Was ist eigentlich der "Westen"?

Und eben dieser totgesagte Westen, der sich - weil er als Feind deklariert wurde - zusammenrauft und neu positioniert - und sich wohl auch neu definieren muss. Denn hier wird gerade ein Land besetzt, das sich ganz klar dafür ausgesprochen hat, dem Westen angehören zu wollen, sich den westlichen Werten zu verschreiben.

Und das wirkt umso befremdlicher, als wir im Westen doch ständig darüber debattieren, was denn nun eigentlich diese Werte sind, was der Westen überhaupt ist - und auch gehörig Kritik daran üben. Aber vielleicht ist genau das das Wesen des Westens: im Westen ist Kritik am Westen, an seinen Werten und an seinen Exzessen erlaubt - vielleicht nicht immer erwünscht, aber erlaubt. Dass ein Land diesem unsicheren Gefüge Westen angehören will und dafür bereit ist, zu kämpfen, das muss auf uns zurückstrahlen.

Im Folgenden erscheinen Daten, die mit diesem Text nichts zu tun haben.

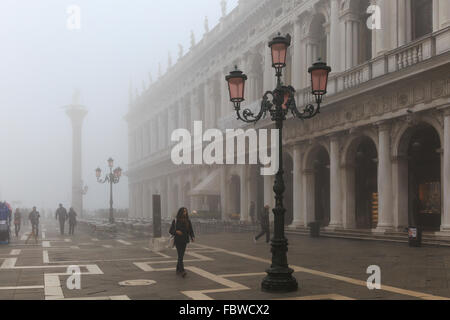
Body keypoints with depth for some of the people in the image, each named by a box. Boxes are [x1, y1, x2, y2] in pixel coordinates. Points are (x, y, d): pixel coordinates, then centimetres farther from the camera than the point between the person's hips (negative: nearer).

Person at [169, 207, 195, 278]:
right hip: (178, 240, -4)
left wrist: (192, 237, -14)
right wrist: (176, 231, -19)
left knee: (181, 256, 11)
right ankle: (182, 271, -23)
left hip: (184, 241, 4)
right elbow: (170, 231, 0)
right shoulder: (175, 221, -3)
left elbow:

Die Zeiten sind unruhig, weil der Effekt dieses Moments seine Gründe übersteigt. Niemand kann genau einschätzen, wie sich die Situation entwickeln wird, wie die Akteure darauf reagieren werden, in welche Richtung sich die Welt nach dieser Kriegserklärung entwickeln wird.

Eben darin besteht die Ereignishaftigkeit dieses Moments: nicht im Krieg selbst, denn der war lange angekündigt und man wusste ziemlich genau, wie er ablaufen würde. Nein: das Ereignis besteht in unserer Reaktion auf diesen Krieg. Wir sind dazu gezwungen, die Dinge nun anders wahrzunehmen, das Ereignis fordert uns auf, zu reagieren, uns neu zu positionieren und letztlich: Stellung zu beziehen.